Samedi, le Prince Harry et Meghan Markle se marient. Selon Tanguy Pastureau, cette information n'intéresse plus personne.

C'est demain que le prince Harry épouse Meghan Markle. Et ce dans l'indifférence générale en France, parce qu'on n’a pas tué nos monarques pour se taper ceux des autres. En 1793, il y avait pas de vegans, un type est passé par là, a pris Louis XVI pour un salami, a dit à une dame "je vous en mets combien ?", et l'a tranché en deux, avant que le peuple ne zigouille tous les gonzes à particules. 

Si la Terreur sévissait encore aujourd'hui, Dominique de Villepin et Eddy de Pretto auraient la tête au bout d'une pique, et France Inter serait obligé d'appeler Juliette Armanet pour lui demander "bébé, t'as pas une sœur qui elle aussi chante comme Véronique Sanson, parce qu'on a un trou dans la prog". 

Mais même en Grande-Bretagne, ce pays qui nous a donné Black Sabbath, Siouxsie and the Banshees, mais aussi des groupes plus fun comme The Cure, 66% des anglais, d'après un sondage, n'en ont rien à carrer du mariage du petit prince roux. 
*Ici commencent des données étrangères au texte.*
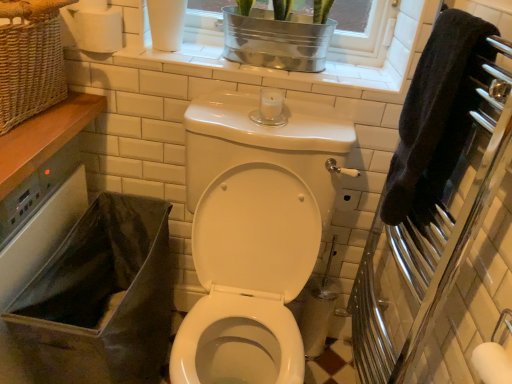
Question: Does metallic silver window frame at upper center, arranged as the 1th window frame when viewed from the right, have a smaller size compared to black terry cloth towel at right?

Choices:
 (A) yes
 (B) no

Answer: (B)

Question: Does metallic silver window frame at upper center, marked as the second window frame in a left-to-right arrangement, have a greater width compared to black terry cloth towel at right?

Choices:
 (A) no
 (B) yes

Answer: (B)

Question: Considering the relative positions of metallic silver window frame at upper center, arranged as the 1th window frame when viewed from the right, and black terry cloth towel at right in the image provided, is metallic silver window frame at upper center, arranged as the 1th window frame when viewed from the right, to the left of black terry cloth towel at right from the viewer's perspective?

Choices:
 (A) yes
 (B) no

Answer: (A)

Question: From a real-world perspective, is metallic silver window frame at upper center, arranged as the 1th window frame when viewed from the right, beneath black terry cloth towel at right?

Choices:
 (A) no
 (B) yes

Answer: (A)

Question: Is black terry cloth towel at right located within metallic silver window frame at upper center, marked as the second window frame in a left-to-right arrangement?

Choices:
 (A) no
 (B) yes

Answer: (A)

Question: From their relative heights in the image, would you say white matte toilet paper at upper left is taller or shorter than woven wicker basket at upper left?

Choices:
 (A) tall
 (B) short

Answer: (B)

Question: Looking at their shapes, would you say white matte toilet paper at upper left is wider or thinner than woven wicker basket at upper left?

Choices:
 (A) thin
 (B) wide

Answer: (A)

Question: Considering the relative positions of white matte toilet paper at upper left and woven wicker basket at upper left in the image provided, is white matte toilet paper at upper left to the left or to the right of woven wicker basket at upper left?

Choices:
 (A) left
 (B) right

Answer: (B)

Question: Would you say white matte toilet paper at upper left is inside or outside woven wicker basket at upper left?

Choices:
 (A) inside
 (B) outside

Answer: (B)

Question: Is black fabric laundry basket at lower left inside the boundaries of woven wicker basket at upper left, or outside?

Choices:
 (A) inside
 (B) outside

Answer: (B)

Question: From their relative heights in the image, would you say black fabric laundry basket at lower left is taller or shorter than woven wicker basket at upper left?

Choices:
 (A) short
 (B) tall

Answer: (B)

Question: Is black fabric laundry basket at lower left in front of or behind woven wicker basket at upper left in the image?

Choices:
 (A) front
 (B) behind

Answer: (B)

Question: In terms of width, does black fabric laundry basket at lower left look wider or thinner when compared to woven wicker basket at upper left?

Choices:
 (A) wide
 (B) thin

Answer: (A)

Question: From a real-world perspective, is white tile window frame at upper center, the 2th window frame from the right, physically located above or below polished chrome towel rack at right?

Choices:
 (A) above
 (B) below

Answer: (A)

Question: Considering the positions of white tile window frame at upper center, the first window frame when ordered from left to right, and polished chrome towel rack at right in the image, is white tile window frame at upper center, the first window frame when ordered from left to right, bigger or smaller than polished chrome towel rack at right?

Choices:
 (A) big
 (B) small

Answer: (B)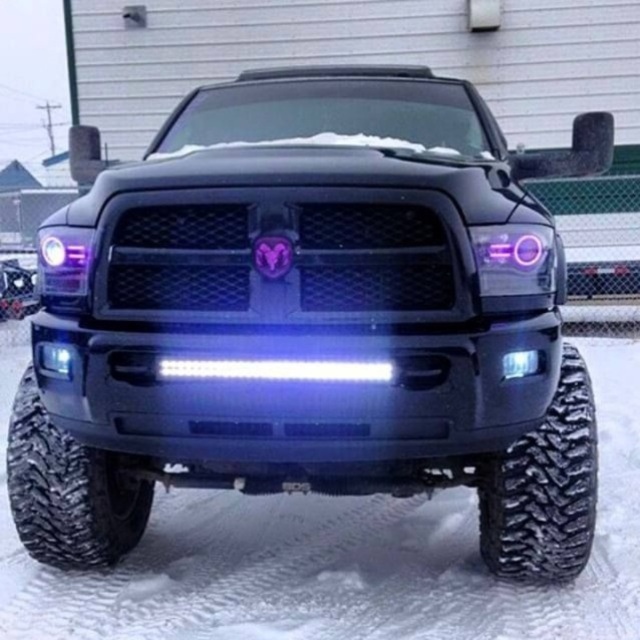
Is black textured tire at lower right in front of black rubber tire at lower left?

Yes, it is in front of black rubber tire at lower left.

Does black textured tire at lower right have a greater width compared to black rubber tire at lower left?

Incorrect, black textured tire at lower right's width does not surpass black rubber tire at lower left's.

Is point (541, 422) positioned after point (83, 547)?

No, it is not.

The height and width of the screenshot is (640, 640). I want to click on black textured tire at lower right, so click(x=545, y=488).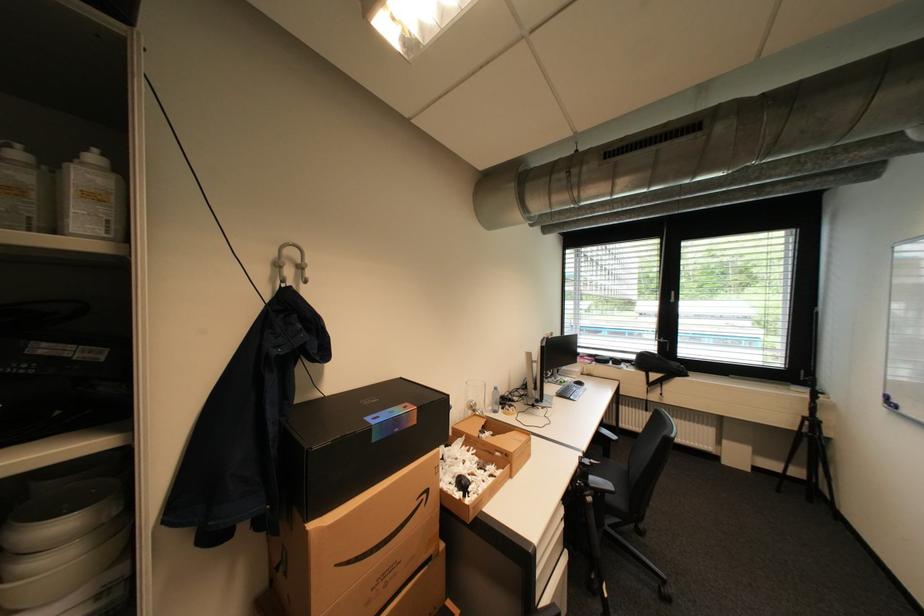
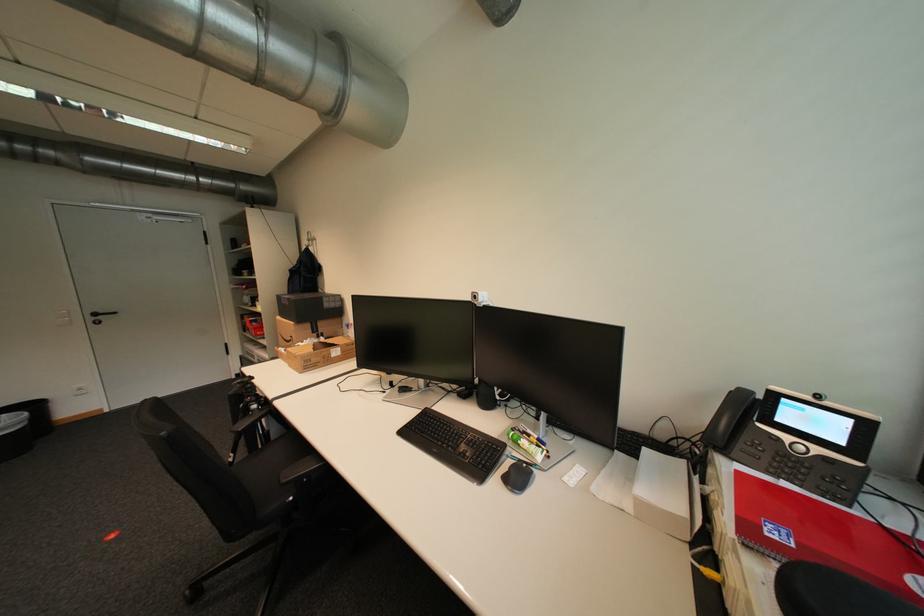
Find the pixel in the second image that matches point (424, 424) in the first image.

(296, 305)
Son frère William a saturé les médias. Il s'est marié, a eu un enfant, a perdu tous ses cheveux parce qu'il a eu un enfant donc des soucis, des joies aussi, mais des soucis. Une fois chauve, il s'est dit "j'ai plus rien à perdre, viens-là Katounette que je t'en fasse un deuxième, veux-tu le voir mon sceptre", des trucs grivois que disent les princes. Il en a eu un autre, puis un troisième, il se reproduit comme une paysanne albanaise en 1910, et les anglais en ont eu assez de voir la famille royale pondre au même rythme que les poules de Macron qu'il a dans son jardin. Le moindre reportage là-bas sur un type qui crie "je suis un gueux", ça fait 100% de parts de marché, comme chez nous le Canal Football Club si Lizarazu, invité, venait à poils, tellement ils n'en peuvent plus d'Elizabeth, la vieille gitane qui vit avec ses 12 chiens, et de toute sa clique.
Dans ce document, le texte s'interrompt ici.